Stolen concentration camp gate found in Norway

December 2, 2016

The wrought-iron gate was stolen two years ago from the former Nazi concentration camp in Dachau, sparking domestic and international outrage. The gate bears the famous slogan "Arbeit macht frei."

https://p.dw.com/p/2Teri
Tor der Gedenkstätte Dachau in Norwegen sichergestellt
Image: picture-alliance/dpa/P.Kneffel

"Due to an anonymous tip-off, police in Norway's Bergen have secured an iron gate with the well-known text," Bavarian state police said on Friday. "From the picture transmitted, police believe it is highly likely that this is the iron gate that was stolen from Dachau."

The stolen gate weighs around 100 kilograms (220 pounds) and bears the infamous slogan "Arbeit macht frei" ("Work will set you free"), one of the most recognized symbols from the Holocaust.

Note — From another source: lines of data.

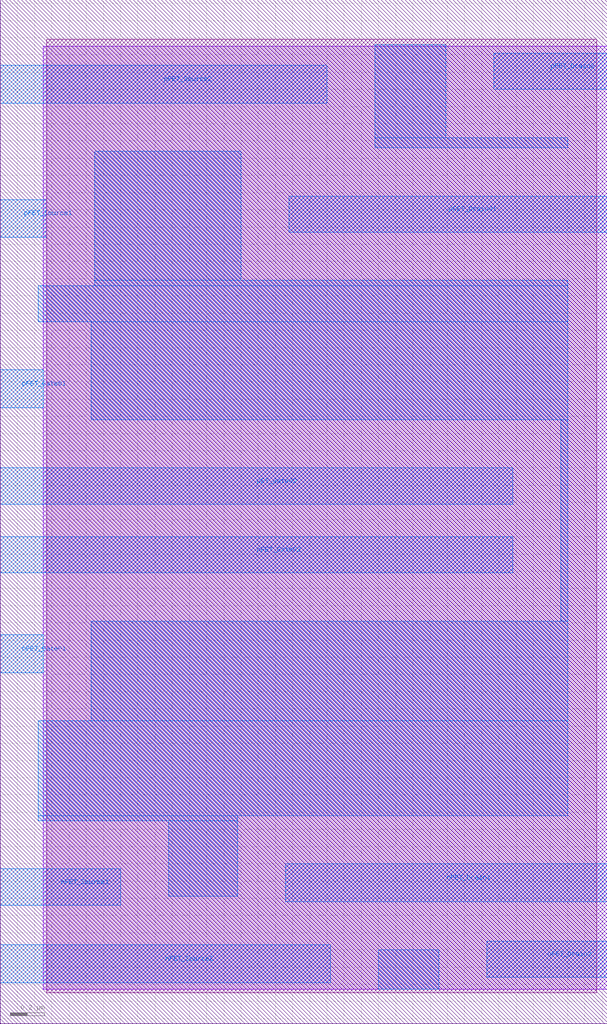
<source format=lef>
VERSION 5.7 ;
  NOWIREEXTENSIONATPIN ON ;
  DIVIDERCHAR "/" ;
  BUSBITCHARS "[]" ;
UNITS
  DATABASE MICRONS 200 ;
END UNITS

LAYER via2
  TYPE CUT ;
END via2

LAYER via
  TYPE CUT ;
END via

LAYER nwell
  TYPE MASTERSLICE ;
END nwell

LAYER via3
  TYPE CUT ;
END via3

LAYER pwell
  TYPE MASTERSLICE ;
END pwell

LAYER via4
  TYPE CUT ;
END via4

LAYER mcon
  TYPE CUT ;
END mcon

LAYER met6
  TYPE ROUTING ;
  WIDTH 0.030000 ;
  SPACING 0.040000 ;
  DIRECTION HORIZONTAL ;
END met6

LAYER met1
  TYPE ROUTING ;
  WIDTH 0.140000 ;
  SPACING 0.140000 ;
  DIRECTION HORIZONTAL ;
END met1

LAYER met3
  TYPE ROUTING ;
  WIDTH 0.300000 ;
  SPACING 0.300000 ;
  DIRECTION HORIZONTAL ;
END met3

LAYER met2
  TYPE ROUTING ;
  WIDTH 0.140000 ;
  SPACING 0.140000 ;
  DIRECTION HORIZONTAL ;
END met2

LAYER met4
  TYPE ROUTING ;
  WIDTH 0.300000 ;
  SPACING 0.300000 ;
  DIRECTION HORIZONTAL ;
END met4

LAYER met5
  TYPE ROUTING ;
  WIDTH 1.600000 ;
  SPACING 1.600000 ;
  DIRECTION HORIZONTAL ;
END met5

LAYER li1
  TYPE ROUTING ;
  WIDTH 0.170000 ;
  SPACING 0.170000 ;
  DIRECTION HORIZONTAL ;
END li1

MACRO sky130_hilas_Trans2med
  CLASS BLOCK ;
  FOREIGN sky130_hilas_Trans2med ;
  ORIGIN 3.800 1.430 ;
  SIZE 3.530 BY 5.950 ;
  PIN nFET_Gate01
    USE ANALOG ;
    PORT
      LAYER met2 ;
        RECT -3.800 0.610 -3.550 0.830 ;
    END
  END nFET_Gate01
  PIN pET_Gate02
    USE ANALOG ;
    PORT
      LAYER met2 ;
        RECT -3.800 1.590 -0.820 1.800 ;
    END
  END pET_Gate02
  PIN pFET_Gate01
    USE ANALOG ;
    PORT
      LAYER met2 ;
        RECT -3.800 2.150 -3.550 2.370 ;
    END
  END pFET_Gate01
  PIN nFET_Gate02
    USE ANALOG ;
    PORT
      LAYER met2 ;
        RECT -3.800 1.190 -0.820 1.400 ;
    END
  END nFET_Gate02
  PIN pFET_Source1
    USE ANALOG ;
    PORT
      LAYER met2 ;
        RECT -3.800 3.140 -3.530 3.360 ;
    END
  END pFET_Source1
  PIN pFET_Source2
    USE ANALOG ;
    PORT
      LAYER met2 ;
        RECT -3.800 3.920 -1.900 4.140 ;
    END
  END pFET_Source2
  PIN nFET_Source2
    USE ANALOG ;
    PORT
      LAYER met2 ;
        RECT -3.800 -1.190 -1.880 -0.970 ;
    END
  END nFET_Source2
  PIN nFET_Source1
    USE ANALOG ;
    PORT
      LAYER met2 ;
        RECT -3.800 -0.740 -3.100 -0.530 ;
    END
  END nFET_Source1
  PIN nFET_Drain1
    USE ANALOG ;
    PORT
      LAYER met2 ;
        RECT -2.140 -0.720 -0.270 -0.500 ;
    END
  END nFET_Drain1
  PIN nFET_Drain2
    USE ANALOG ;
    PORT
      LAYER met2 ;
        RECT -0.970 -1.160 -0.270 -0.950 ;
    END
  END nFET_Drain2
  PIN pFET_Drain01
    USE ANALOG ;
    PORT
      LAYER met2 ;
        RECT -2.120 3.170 -0.270 3.380 ;
    END
  END pFET_Drain01
  PIN pFET_Drain2
    USE ANALOG ;
    PORT
      LAYER met2 ;
        RECT -0.930 4.000 -0.270 4.210 ;
    END
  END pFET_Drain2
  OBS
      LAYER li1 ;
        RECT -3.530 -1.250 -0.330 4.290 ;
      LAYER met1 ;
        RECT -3.550 -1.230 -0.270 4.250 ;
      LAYER met2 ;
        RECT -1.620 3.720 -1.210 4.260 ;
        RECT -1.620 3.660 -0.500 3.720 ;
        RECT -3.250 2.890 -2.400 3.640 ;
        RECT -3.250 2.860 -0.500 2.890 ;
        RECT -3.580 2.650 -0.500 2.860 ;
        RECT -3.270 2.080 -0.500 2.650 ;
        RECT -0.540 0.910 -0.500 2.080 ;
        RECT -3.270 0.330 -0.500 0.910 ;
        RECT -3.580 -0.220 -0.500 0.330 ;
        RECT -3.580 -0.250 -2.420 -0.220 ;
        RECT -2.820 -0.690 -2.420 -0.250 ;
        RECT -1.600 -1.230 -1.250 -1.000 ;
  END
END sky130_hilas_Trans2med
END LIBRARY


</source>
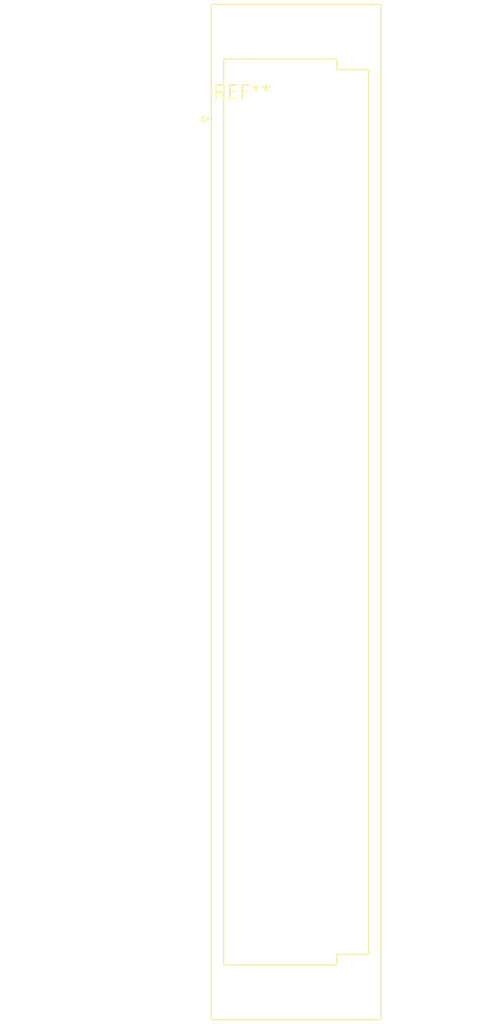
<source format=kicad_pcb>
(kicad_pcb (version 20240108) (generator pcbnew)

  (general
    (thickness 1.6)
  )

  (paper "A4")
  (layers
    (0 "F.Cu" signal)
    (31 "B.Cu" signal)
    (32 "B.Adhes" user "B.Adhesive")
    (33 "F.Adhes" user "F.Adhesive")
    (34 "B.Paste" user)
    (35 "F.Paste" user)
    (36 "B.SilkS" user "B.Silkscreen")
    (37 "F.SilkS" user "F.Silkscreen")
    (38 "B.Mask" user)
    (39 "F.Mask" user)
    (40 "Dwgs.User" user "User.Drawings")
    (41 "Cmts.User" user "User.Comments")
    (42 "Eco1.User" user "User.Eco1")
    (43 "Eco2.User" user "User.Eco2")
    (44 "Edge.Cuts" user)
    (45 "Margin" user)
    (46 "B.CrtYd" user "B.Courtyard")
    (47 "F.CrtYd" user "F.Courtyard")
    (48 "B.Fab" user)
    (49 "F.Fab" user)
    (50 "User.1" user)
    (51 "User.2" user)
    (52 "User.3" user)
    (53 "User.4" user)
    (54 "User.5" user)
    (55 "User.6" user)
    (56 "User.7" user)
    (57 "User.8" user)
    (58 "User.9" user)
  )

  (setup
    (pad_to_mask_clearance 0)
    (pcbplotparams
      (layerselection 0x00010fc_ffffffff)
      (plot_on_all_layers_selection 0x0000000_00000000)
      (disableapertmacros false)
      (usegerberextensions false)
      (usegerberattributes false)
      (usegerberadvancedattributes false)
      (creategerberjobfile false)
      (dashed_line_dash_ratio 12.000000)
      (dashed_line_gap_ratio 3.000000)
      (svgprecision 4)
      (plotframeref false)
      (viasonmask false)
      (mode 1)
      (useauxorigin false)
      (hpglpennumber 1)
      (hpglpenspeed 20)
      (hpglpendiameter 15.000000)
      (dxfpolygonmode false)
      (dxfimperialunits false)
      (dxfusepcbnewfont false)
      (psnegative false)
      (psa4output false)
      (plotreference false)
      (plotvalue false)
      (plotinvisibletext false)
      (sketchpadsonfab false)
      (subtractmaskfromsilk false)
      (outputformat 1)
      (mirror false)
      (drillshape 1)
      (scaleselection 1)
      (outputdirectory "")
    )
  )

  (net 0 "")

  (footprint "DIN41612_E_2x16_RowsAC_Female_Vertical_THT" (layer "F.Cu") (at 0 0))

)

</source>
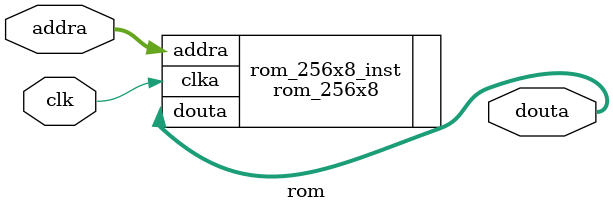
<source format=v>
`timescale 1ns / 1ns


module rom(
    input wire clk,
    input wire [7:0]    addra,

    output wire [7:0]   douta
    );

    rom_256x8 rom_256x8_inst(
        .clka (clk),
        .addra (addra),
        .douta (douta)
    );
endmodule

</source>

The wrought-iron gate was stolen on November 2, 2014, sparking outrage at home and abroad. German Chancellor Angela Merkel described the theft as "repulsive" and said those responsible should be brought to justice as soon as possible.

Every year, some 800,000 people from around the world visit the concentration camp memorial located just a few kilometers from Munich.

Klaus Schultz, a deacon working at the evangelical Church of Reconciliation close to the memorial, said that the theft had caused alarm among concentration camp survivors and welcomed its discovery.

"Even if the background to this abominable act is not yet known, I would like to voice thanks on behalf of the International Dachau Committee (CID) for the uncovering of this crime and the international engagement after the theft of the camp's gate," General Jean Michael Thomas, the CID's president, said. "This was ultimately a desecration of an important memorial site."

It is now up to the International Dachau Committee, the site's management team and the Bavarian memorial foundation to decide what to do with the recovered gate. The gate found in Norway was an original, constructed by prisoners in camp's workshops. The lettering, however, was reconstructed in 1965. A new gate and sign was fitted only last year.

Dachau was among the first camps opened by Nazis in March 1933, less than two months after Adolf Hitler became Chancellor. It was initially used to incarcerate political prisoners but became a death camp during the World War II. More than 200,000 people from across Europe were held at Dachau and some 41,000 people were killed there, before US troops liberated it on April 29, 1945.

Another sign with the same inscription was stolen from another former Nazi death camp at Auschwitz in 2009. The man behind the theft, Swedish neo-Nazi Andres Hoegstroem, was caught and jailed for two-and-a-half years. The sign was recovered, found cut up into three pieces, but was restored in 2011.